Ryan Smith added, “If you’d have told us at the beginning of the year, that we’d be sitting here with a hockey puck dropping in Utah in less than 100 days, it was on no one’s bingo card. We’re kind of looking at why is all this happening, right? I think the world of sports, entertainment, arts and culture, they’re a huge part of the community. This is a way for people to come together.”
Future of pro teams in Salt Lake City
All of these plans will include keeping the Utah Jazz and the new Utah Hockey Club in Salt Lake City.
“We live south (of Salt Lake City). It would be a lot easier for us, a lot more economical,” Ryan Smith said. “However, as part of that mission of Utah, as part of the arts, as part of entertainment, as part of that, it’s the right thing to do for our state, to be able to actually create this city that can breathe all the way through, from east to west.”

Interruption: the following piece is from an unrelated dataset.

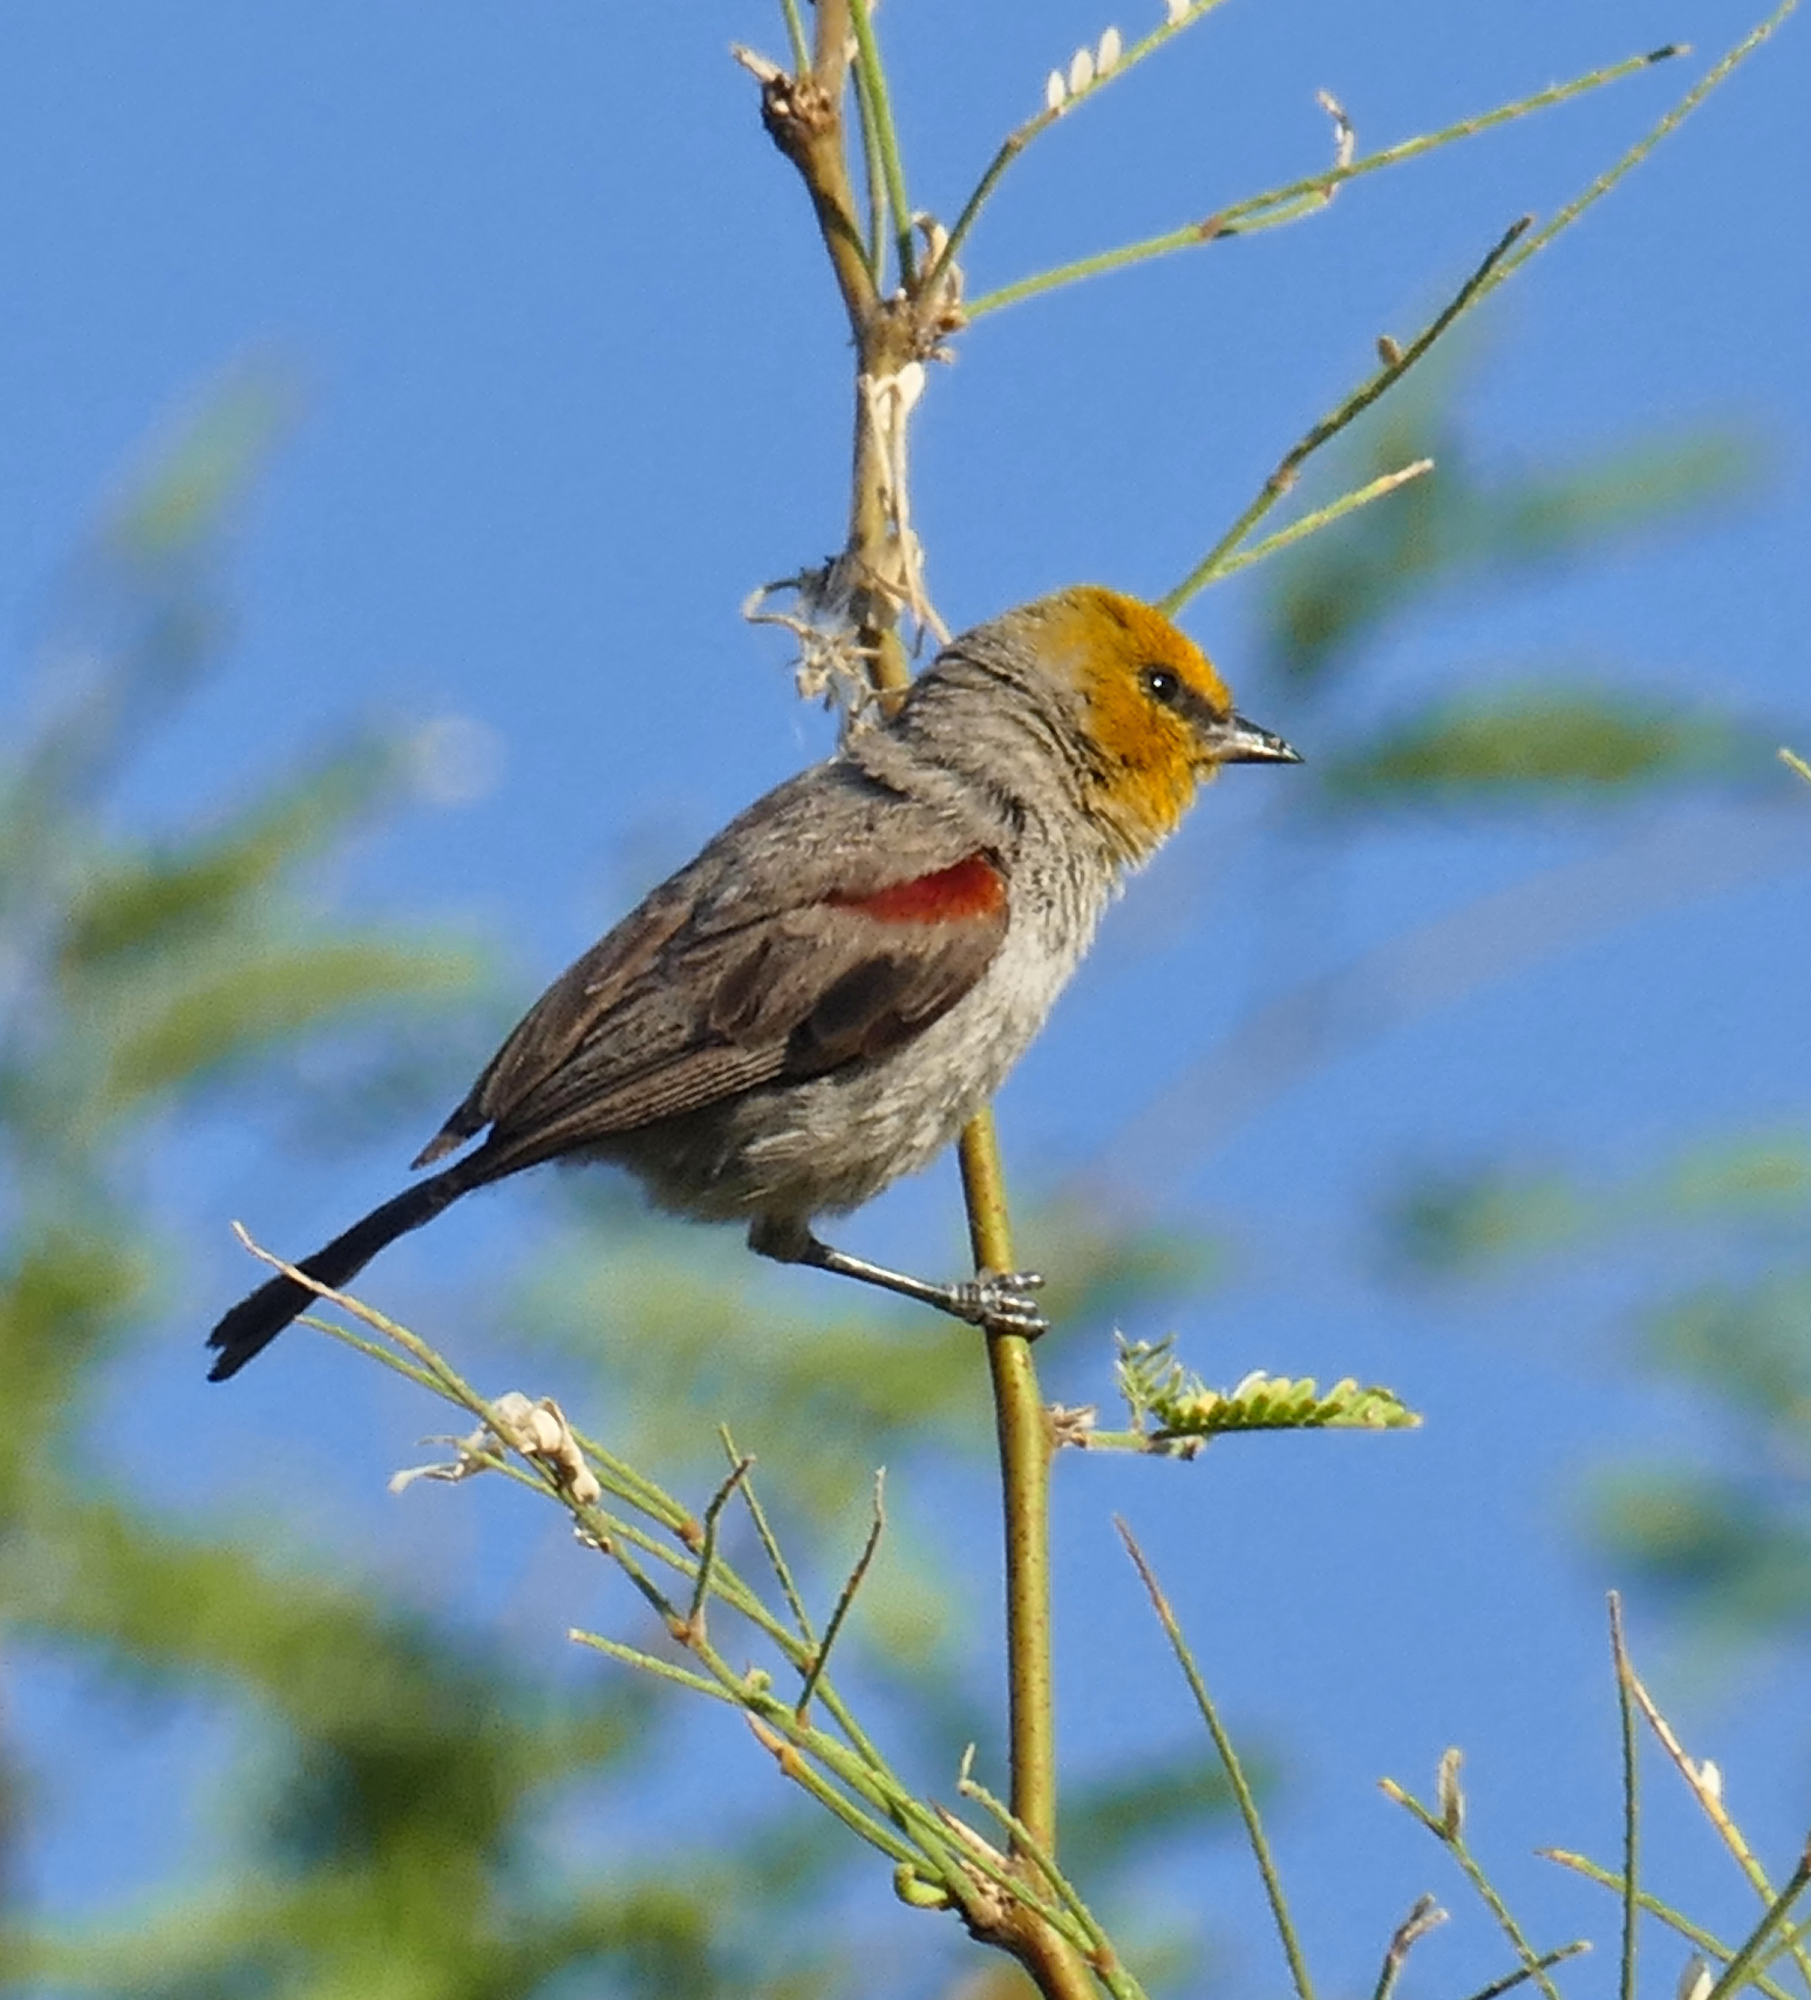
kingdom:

Ryan Smith is talking about the plan from the Smith Entertainment Group to create a corridor from the Delta Center to City Creek.

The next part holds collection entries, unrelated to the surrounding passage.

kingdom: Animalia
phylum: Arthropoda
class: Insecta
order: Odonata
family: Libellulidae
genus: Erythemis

“Downtown should be the number one place where a business goes to have success and we’ve got a ways to go for that,” Ryan Smith said. “We’ve made a lot of progress. (Salt Lake City) Mayor (Erin) Mendenhall has been incredible, (Salt Lake County) Mayor (Jenny) Wilson’s been incredible. They, everyone, wants the same thing, and it’s just about executing and getting together and doing it.”
“And so, that’s one of the things I love about the state, as we’ve gone through this and we’ve seen everyone kind of pulling in the same direction, it’s pretty exciting. We don’t speak for the state. That’s not our role. We do have influence over what we work on, and it is a big microphone, and we’re not afraid to use it, because it should be used. That’s why you have it there. It should be used to do good,” Ryan Smith said.
‘Do good and improve’
“I think my hope for our children is that they learn they can make a change,” Ashley Smith said. “They learn that the end goal of everything should be to do good and improve so and that you’re only going to get there through hard work and failure. So that would be, for me, what our children will learn from this is seeing the hard work, the fear, the uncertainty going anyway, all in the name of growth and unity.”
The Smiths also recognize the passion many people have for parts of this redevelopment, particularly Abravanel Hall — a county-owned building whose future is ultimately in the hands of Mayor Jenny Wilson and the Salt Lake County Council.
“We think it’s crazy that there is a narrative out there that we’re not supportive of the arts. Abravanel Hall needs to be there in one form or another, as part of this, it’s incredible,” Ryan Smith said. “We want the arts there; we want something nice. We want (somewhere) that people can gather there, and Abravanel is a great piece of the culture in the city.”
Whether it’s the arts or sports, the Smiths said, the idea is to bring people together.
“I want the whole state holding up trophies,” Ryan Smith said. “If that happens, which we’re pretty confident it’s going to, everyone’s a part of it, that’s how we feel. This is a labor of love.”
They imagine a revitalized downtown Salt Lake City and they believe it’s possible.